Monday, June 25, 2012

27 Dresses Series #6: "Blowin' in the Wind"

"Blowin' in the Wind" 10 x 8" Oil on RayMar oil primed linen.
SOLD     Copyright 2012 Debra Joyce Dawson
This is the second of 5 paintings I did on the streets of Annapolis, MD, this one on April 20.

A little technical stuff here: #1. Why try oil-primed linen? Me, I don't often paint on linen, but so many artist's rave about it, that I decided to buy a 10 pack of oil-primed linen panels from RayMar, maybe 2 years ago. It's expensive, and of course one wants to save it for a great painting, still one never knows when that GREAT painting will come along. I still have 4 of the original linen panels left, and I took 3 of those to the Paint the Adirondacks event to make better friends with them.

"Green Rain" (posted November 1, 2011)
was also painted on oil-primed linen.

#2. The feel of oil-primed linen: the paint glides across the surface, and if you aren't careful, it will lift right off as well. That's why I was able to work a long time on "Green Rain", push and pull, lift and change that paint on that surface, until I found the statement I could live with. But I found that in 'Green Rain', there is very little paint on the surface, with most of the texture being the texture of the linen itself. For one like me, who likes paint texture, I knew I'd have to work on figuring it out. Students often ask me to show them how to lay down wet oil paint over wet oil paint, and it is all about the amount of paint on your brush or knife, and how much pressure you apply it with. This oil-primed linen factors in more slickness in the process. And frankly, I am not sure if what I purchased was the single or the double prime, or what the difference in feel that might have!!!!
#3. Toning the surface: I almost always tone the surface I am working on for two reasons:
      a. I use no medium in my plein air work, so using a little OMS mixed with paint, then wiping it down gives the surface a little less drag factor, not a lot, but some - and this is especially important if I am doing a palette knife painting.
     b. I also tone to get rid of the glaring white surface, hard on these aging eyes. And if you are painting something that is white (and we all know white has color, right?), white always sings best applied over something that is darker.
     The oil-primed linen has a slight greyish tone, so no glaring white. But I have still toned it, not realizing how slick it already was. NEXT TIME, I'll change things up and not tone the surface, to see what happens.
#4. What I did in 'Blowin' in the Wind': I toned the surface with Transparent Oxide Red mixed with a little OMS, and wiped the surface with a VIVA paper towel. While I waited for some of the OMS to evaporate, I did my little thumbnail sketch. I started the painting by blocking in my darks by barely breathing the slightly thinned transparent paint onto the surface, which is really easy to do on this oil-prime.
#5. Photographing this painting: I'll admit, I am the world's worst at taking photos of my work. Heavens forbid I ever want to make a book. However, this painting was really hard to photograph. There is a natural kind of sheen to this surface, so glare is hard to deal with, even though I took the photos after the painting had dried and with no varnish. It seems you can see right through the thin layer of darks, back to the layer of the oxide red tone. I know that all my darks were applied thinly and are transparent paints to start with, but the camera seemed to heighten the separation in those layers more than I could see with the naked eye. Oh that camera's eye! It picks up all of the texture, and glare of the sheen and lightened the entire image. It was maddening! Photoshop Elements, here I come.

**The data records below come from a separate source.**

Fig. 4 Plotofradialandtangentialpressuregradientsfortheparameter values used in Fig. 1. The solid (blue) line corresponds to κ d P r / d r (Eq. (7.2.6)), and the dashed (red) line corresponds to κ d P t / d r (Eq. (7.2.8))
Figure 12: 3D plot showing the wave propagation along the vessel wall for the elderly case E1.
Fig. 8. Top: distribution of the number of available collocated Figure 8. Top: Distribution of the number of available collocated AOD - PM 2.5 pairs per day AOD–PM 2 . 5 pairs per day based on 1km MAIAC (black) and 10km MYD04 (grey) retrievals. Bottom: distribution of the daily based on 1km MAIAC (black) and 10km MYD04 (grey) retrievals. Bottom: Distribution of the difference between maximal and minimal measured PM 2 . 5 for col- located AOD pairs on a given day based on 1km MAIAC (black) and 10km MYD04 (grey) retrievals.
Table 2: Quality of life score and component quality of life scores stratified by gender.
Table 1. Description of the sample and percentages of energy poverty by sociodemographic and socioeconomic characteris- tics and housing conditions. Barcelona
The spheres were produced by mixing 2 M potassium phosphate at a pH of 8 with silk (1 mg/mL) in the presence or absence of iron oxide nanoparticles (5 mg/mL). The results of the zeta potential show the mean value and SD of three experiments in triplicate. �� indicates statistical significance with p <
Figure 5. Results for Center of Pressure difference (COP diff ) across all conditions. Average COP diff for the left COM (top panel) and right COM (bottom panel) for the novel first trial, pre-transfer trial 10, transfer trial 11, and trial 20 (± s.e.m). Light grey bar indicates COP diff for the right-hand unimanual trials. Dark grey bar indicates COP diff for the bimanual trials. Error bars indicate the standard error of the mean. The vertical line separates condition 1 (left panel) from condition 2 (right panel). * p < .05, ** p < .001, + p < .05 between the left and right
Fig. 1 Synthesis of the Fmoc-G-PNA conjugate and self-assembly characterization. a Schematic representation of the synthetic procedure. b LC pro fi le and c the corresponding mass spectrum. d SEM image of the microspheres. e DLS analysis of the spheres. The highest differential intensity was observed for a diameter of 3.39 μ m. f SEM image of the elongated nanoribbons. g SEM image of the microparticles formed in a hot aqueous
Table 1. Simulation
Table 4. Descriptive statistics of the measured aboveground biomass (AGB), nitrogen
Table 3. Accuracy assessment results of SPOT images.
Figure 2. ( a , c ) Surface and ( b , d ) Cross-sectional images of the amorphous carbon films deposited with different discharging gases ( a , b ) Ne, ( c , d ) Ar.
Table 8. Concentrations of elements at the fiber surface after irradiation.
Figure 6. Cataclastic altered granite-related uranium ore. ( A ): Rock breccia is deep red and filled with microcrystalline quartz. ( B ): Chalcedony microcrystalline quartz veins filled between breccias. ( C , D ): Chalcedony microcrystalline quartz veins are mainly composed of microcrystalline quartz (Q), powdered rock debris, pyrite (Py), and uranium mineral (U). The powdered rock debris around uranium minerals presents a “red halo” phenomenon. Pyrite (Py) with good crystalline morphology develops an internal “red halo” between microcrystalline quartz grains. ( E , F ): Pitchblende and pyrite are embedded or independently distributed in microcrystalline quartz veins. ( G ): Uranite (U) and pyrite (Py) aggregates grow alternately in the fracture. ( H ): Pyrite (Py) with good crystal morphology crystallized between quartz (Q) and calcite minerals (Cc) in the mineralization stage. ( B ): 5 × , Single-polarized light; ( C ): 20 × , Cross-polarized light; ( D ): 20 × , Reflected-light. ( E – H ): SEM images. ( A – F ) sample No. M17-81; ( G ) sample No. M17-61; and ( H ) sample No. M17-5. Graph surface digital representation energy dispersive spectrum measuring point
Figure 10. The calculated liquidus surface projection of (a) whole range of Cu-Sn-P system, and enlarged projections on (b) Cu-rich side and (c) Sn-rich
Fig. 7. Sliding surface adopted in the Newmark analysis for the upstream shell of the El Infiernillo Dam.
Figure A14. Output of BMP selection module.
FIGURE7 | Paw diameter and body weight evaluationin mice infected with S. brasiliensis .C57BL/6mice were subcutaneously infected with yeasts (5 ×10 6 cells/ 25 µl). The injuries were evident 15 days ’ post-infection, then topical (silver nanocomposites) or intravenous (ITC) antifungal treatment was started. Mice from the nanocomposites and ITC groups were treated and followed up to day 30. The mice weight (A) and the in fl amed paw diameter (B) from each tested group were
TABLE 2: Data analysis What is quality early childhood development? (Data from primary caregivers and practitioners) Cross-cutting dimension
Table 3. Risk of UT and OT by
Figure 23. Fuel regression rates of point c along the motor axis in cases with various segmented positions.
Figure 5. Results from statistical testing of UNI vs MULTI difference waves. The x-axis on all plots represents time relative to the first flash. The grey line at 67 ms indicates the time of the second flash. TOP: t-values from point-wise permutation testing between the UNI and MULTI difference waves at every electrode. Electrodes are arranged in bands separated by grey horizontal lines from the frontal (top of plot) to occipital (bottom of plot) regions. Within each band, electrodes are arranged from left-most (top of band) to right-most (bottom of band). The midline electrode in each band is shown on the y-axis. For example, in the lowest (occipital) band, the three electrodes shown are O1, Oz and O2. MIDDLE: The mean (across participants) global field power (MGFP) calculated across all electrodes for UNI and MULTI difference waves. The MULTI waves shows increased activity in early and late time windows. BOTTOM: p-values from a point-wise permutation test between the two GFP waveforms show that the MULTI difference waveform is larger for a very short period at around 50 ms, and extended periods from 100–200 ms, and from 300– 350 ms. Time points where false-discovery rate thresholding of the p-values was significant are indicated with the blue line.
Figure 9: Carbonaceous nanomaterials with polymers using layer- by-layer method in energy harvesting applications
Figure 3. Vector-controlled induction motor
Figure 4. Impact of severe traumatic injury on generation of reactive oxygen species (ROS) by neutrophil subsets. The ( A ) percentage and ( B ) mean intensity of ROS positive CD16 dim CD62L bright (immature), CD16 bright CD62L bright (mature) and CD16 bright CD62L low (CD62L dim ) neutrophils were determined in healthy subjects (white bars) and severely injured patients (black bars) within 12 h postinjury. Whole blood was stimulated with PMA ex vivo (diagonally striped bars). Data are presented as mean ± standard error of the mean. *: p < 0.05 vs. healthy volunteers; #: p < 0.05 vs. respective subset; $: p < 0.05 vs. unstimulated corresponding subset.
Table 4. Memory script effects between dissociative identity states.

#6. Making corrections: I made one or two small corrections to this painting when I got it ready for my current exhibition at Sharon Weiss Gallery. The paint glided onto the surface easily and without fuss, and I don't think anyone viewing it would know where the corrections were made. (This photo is before the corrections were made.)
All in all, I haven't used this surface often enough to know if I will go the extra expense to keep it in my painting bag of tricks. However, I did just order another 10 panels. This surface certainly worked out well for "Blowin' in the Wind". I didn't find myself 'thinking' about the surface, fighting or struggling with it. I do like to experiment with a variety of surfaces, whether drawing or painting, but I hate that feeling of fighting a surface, like a fish struggling to go upstream. In this painting, I went with the flow, and was happy with the result.

Epilogue: I had two instances in the Adirondacks where I was fighting the surface, one was on a RayMar panel I'd bought years ago, the medium canvas surface. This is the surface that I hate, way too much drag of me, and I wound up putting an extra coat of prime on these panels and sanding them to get a resonable surface. Now I buy the RayMar Smooth Canvas and love it.

I had the opposite feeling of NO RESISTANCE AT ALL while using an oil primed linen panel with a Rosemary Ivory brush. Wow! I will post these failed attempts when I get my luggage back today.
Any of you with more experience using linen as your surface, and I would appreciate hearing your experiences with linen with an oil prime, or with another type of prime. And what do you think of Rosemary Brushes? We have been having an ongoing discussion about these brushes this past week in the Adirondacks.